# Canon EOS 1000D



## richfearless (Oct 4, 2012)

Hey guys,

My dad bought a EOS 1000D camera a few years ago. He used to have a large range of Canon lenses, bodies, etc and used to thrall in using his camera's capturing our childhood days.
Canon EOS 1000D - EOS Digital SLR Cameras - Canon UK

Last week i bought my dad a 70-200mm telephoto lens which I have yet to give him. But I was hoping to fill the camera bag with some shooting resources for people who are not so adept at shooting with digital camera's.

I think he learns the best at watching someone doing it. So if you can recommend video tutorials that would be helpful.
Or if you can tell me what I should be looking for in video tutorials that would also be helpful. I believe not all the EOS range are similar and don't want to teach him about features he doesn't have at his disposal 

Many thanks,

Richard


----------



## Big Mike (Oct 4, 2012)

Welcome to the forum.

Actually, a lot of the bells & whistles on these camera are just extras.  The camera still uses three main elements to control exposure; shutter speed, ISO & Aperture.  So if he knew how to control these things back in the film days, it's pretty much the same now...it's just a matter of figuring out how to control them on the camera...and that's all in the manual.
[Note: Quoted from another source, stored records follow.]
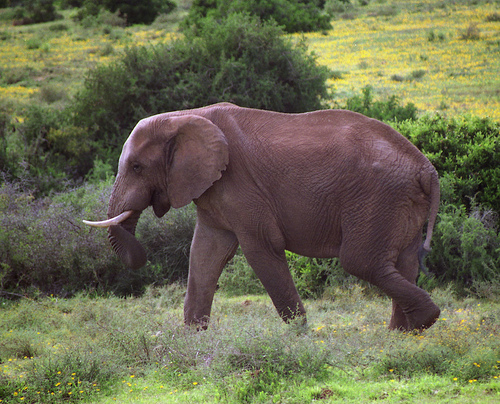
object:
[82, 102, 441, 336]
elephant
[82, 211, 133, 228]
tusk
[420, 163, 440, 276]
tail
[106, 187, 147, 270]
trunk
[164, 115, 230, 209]
ear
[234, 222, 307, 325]
leg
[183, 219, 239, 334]
leg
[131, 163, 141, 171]
eye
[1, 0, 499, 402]
grass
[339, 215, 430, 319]
leg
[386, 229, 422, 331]
leg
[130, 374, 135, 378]
flower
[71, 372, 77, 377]
flower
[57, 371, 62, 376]
flower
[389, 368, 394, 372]
flower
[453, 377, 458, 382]
flower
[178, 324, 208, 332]
foot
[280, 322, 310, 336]
foot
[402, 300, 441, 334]
foot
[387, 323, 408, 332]
foot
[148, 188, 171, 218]
mouth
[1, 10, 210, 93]
bush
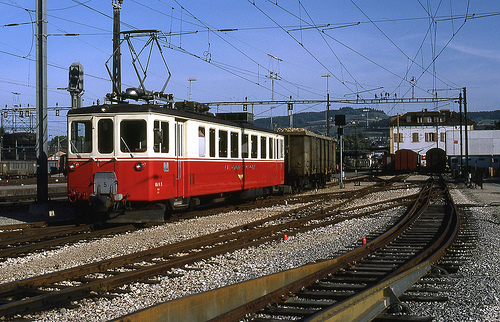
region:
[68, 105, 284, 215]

I've been hearing good things about this book (set) Scott Kelby&#39;s Digital Photography Boxed Set, Volumes 1, 2, and 3: Amazon.ca: Scott Kelby: Books


----------



## Overread (Oct 4, 2012)

Kelby's books are a great introduction to photography, esp for anyone with very limited to no actual experience of photography - or those who are just getting started moving out of the auto/green box mode. If your father has mostly never moved out of the green box the Kelby books should be an ideal option to start with - if he's a bit more experienced I would think they could be a bit below him (I've only read the first and if he knows a bit of what he's doing he'll fast outgrow or already have outgrown teh first book).

Youtube can be a bit hit or miss with tutorials - I generally find its good for getting some specific tips on setups or effects and a little less good with generalist advice (I tend to find that generalist advice is a bit too simplistic and general to actually contain any meat on the videos to really build with - that stuff you tend to get a bit more in books or produced video guides (most of which cost)).

If he's got a specific subject area of interest that can help a lot with finding some interesting tutorials and give you something to search with.


----------



## jaomul (Oct 4, 2012)

Understanding exposure by Bryan Peterson is also worth a look. Its detailed yet simply put. The 70-200 lens will be great on the 1000d. Nice present


----------



## MLeeK (Oct 4, 2012)

I'd buy him a couple of months of Kelby On-line! Worth it's price twice over!


----------